В общем бараке с двойными нарами было тесно и душно, несмотря на раскрытые настежь двери с обоих концов дома. Деревянный пол был посыпан опилками, и дежурный, сидевший при входе, разглядывал в свете семилинейной керосиновой лампы прыгающих в опилках блох. Время от времени, послюнив палец, дежурный пускался на поиски стремительных насекомых.

В этом бараке и было отведено место приезжему. Ночной барачный дежурный сделал неопределенный жест рукой, показывая в темный и вонючий угол, где вповалку спали одетые люди и где не было места не только для человека, но и для кошки.

Но приезжий спокойно натянул шапку на уши и, положив свои костыли на длинный обеденный стол, взобрался на спящих людей сверху, лег и закрыл глаза, не делая ни одного движения.

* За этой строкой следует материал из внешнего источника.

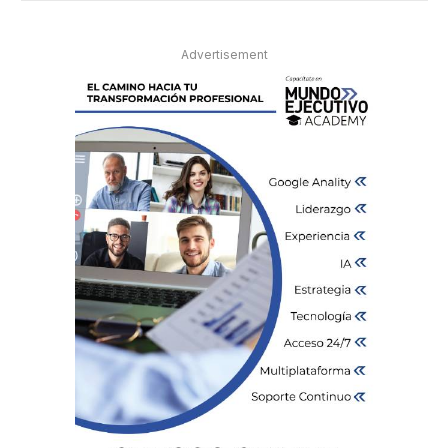
Advertisement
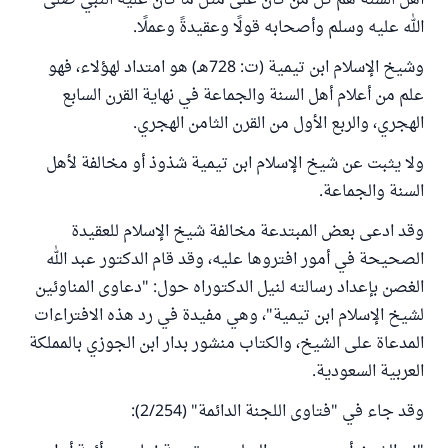
أهل السنة هم كل من كان على مثل ما كان عليه النبي صلى
الله عليه وسلم وأصحابه قولًا وعقيدةً وعملًا.
وشيخ الإسلام ابن تيمية (ت: 728هـ) هو امتداد لهؤلاء، فهو
علم من أعلام أهل السنة والجماعة في نهاية القرن السابع
الهجري، والربع الأول من القرن الثامن الهجري.
ولا يثبت عن شيخ الإسلام ابن تيمية شذوذ أو مخالفة لأهل
السنة والجماعة.
وقد ادعى بعض المبتدعة مخالفة شيخ الإسلام للعقيدة
الصحيحة في أمور افتروها عليه، وقد قام الدكتور عبد الله
الغصن بإعداد رسالته لنيل الدكتوراه حول: "دعاوى المناوئين
لشيخ الإسلام ابن تيمية"، وهي مفيدة في رد هذه الافتراءات
المدعاة على الشيخ، والكتاب منشور بدار ابن الجوزي بالمملكة
العربية السعودية.
وقد جاء في "فتاوى اللجنة الدائمة" (2/254):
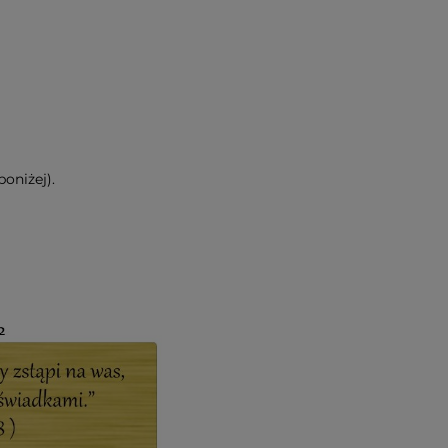
oniżej).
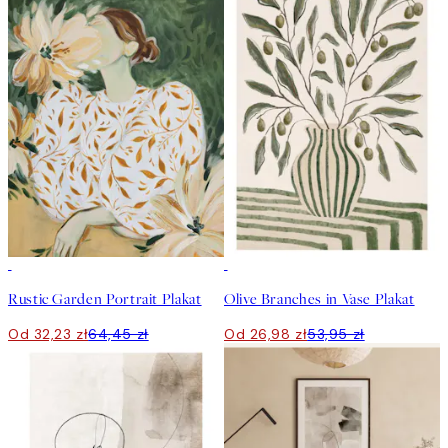
50%*
50%*
Rustic Garden Portrait Plakat
Olive Branches in Vase Plakat
Od 32,23 zł
64,45 zł
Od 26,98 zł
53,95 zł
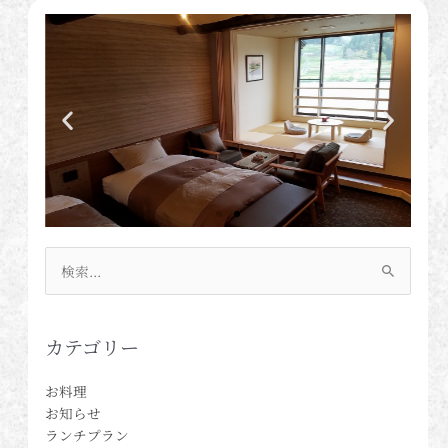
検
索
対
象:
カテゴリー
お料理
お知らせ
ランチプラン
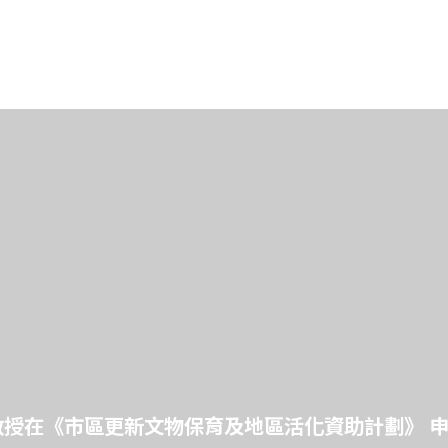
授在《市區更新文物保育及地區活化資助計劃》 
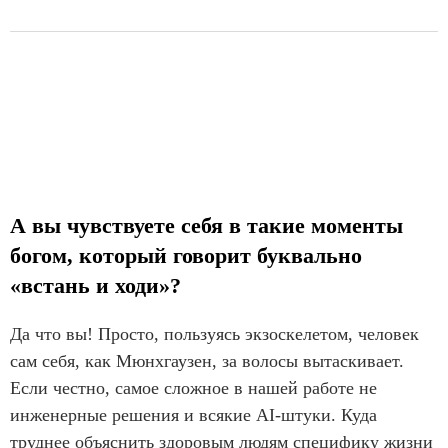
А вы чувствуете себя в такие моменты
богом, который говорит буквально
«встань и ходи»?
Да что вы! Просто, пользуясь экзоскелетом, человек
сам себя, как Мюнхгаузен, за волосы вытаскивает.
Если честно, самое сложное в нашей работе не
инженерные решения и всякие AI-штуки. Куда
труднее объяснить здоровым людям специфику жизни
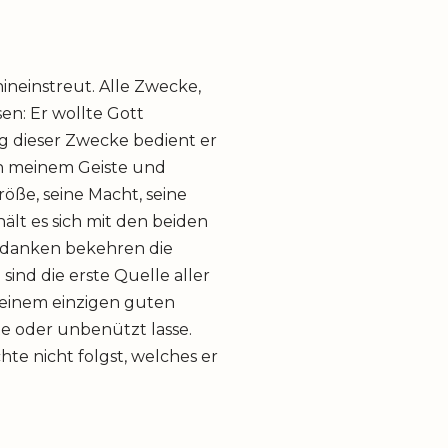
ineinstreut. Alle Zwecke,
en: Er wollte Gott
ng dieser Zwecke bedient er
ch meinem Geiste und
öße, seine Macht, seine
lt es sich mit den beiden
edanken bekehren die
ind die erste Quelle aller
 einem einzigen guten
e oder unbenützt lasse.
hte nicht folgst, welches er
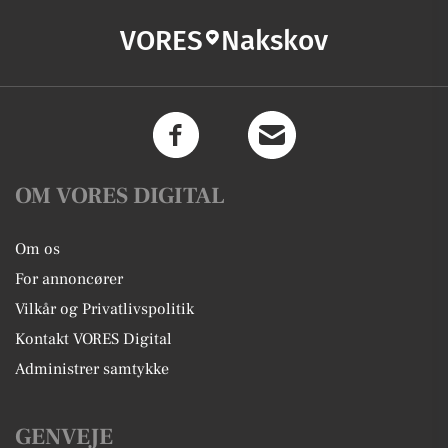
VORES
Nakskov
OM VORES DIGITAL
Om os
For annoncører
Vilkår og Privatlivspolitik
Kontakt VORES Digital
Administrer samtykke
GENVEJE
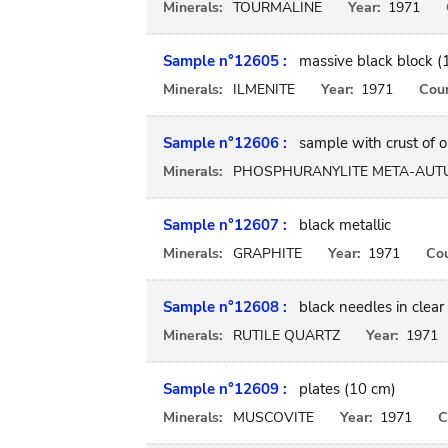
Minerals:
TOURMALINE
Year:
1971
Sample n°12605 :
massive black block (
Minerals:
ILMENITE
Year:
1971
Coun
Sample n°12606 :
sample with crust of o
Minerals:
PHOSPHURANYLITE META-AUTU
Sample n°12607 :
black metallic
Minerals:
GRAPHITE
Year:
1971
Cou
Sample n°12608 :
black needles in clear
Minerals:
RUTILE QUARTZ
Year:
1971
Sample n°12609 :
plates (10 cm)
Minerals:
MUSCOVITE
Year:
1971
C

Силой собственной тяжести он продавил себе место в других телах, и если его сонные соседи делали движение — тело приезжего немедленно вмещалось в это ничтожное свободное пространство. Нащупав локтем и бедром доски нар, приезжий расслабил мускулы тела и заснул.

На другое утро выяснилось, что приехавший инвалид — тот самый долгожданный старший делопроизводитель, которого так ждет управление лагеря.

В обед его вызвали к начальству, а к вечеру перевели в другой барак — административной обслуги, где проживали все чиновники лагеря из заключенных. Это был барак удивительной, редчайшей конструкции.

Его строили, когда начальником лагеря был бывший моряк, топивший в восемнадцатом году Черноморский флот, когда туда приезжал знаменитый мичман Раскольников.

Моряк сделал сухопутную лагерную карьеру, а постройка барака для обслуги была его выдумкой, его данью своему морскому прошлому. В этом бараке двухэтажные нары были подвесные — на стальных тросах. Висели кучками, по четыре человека, как моряки в кубрике. Для прочности конструкция была связана с одной стороны длинной железной толстой проволокой.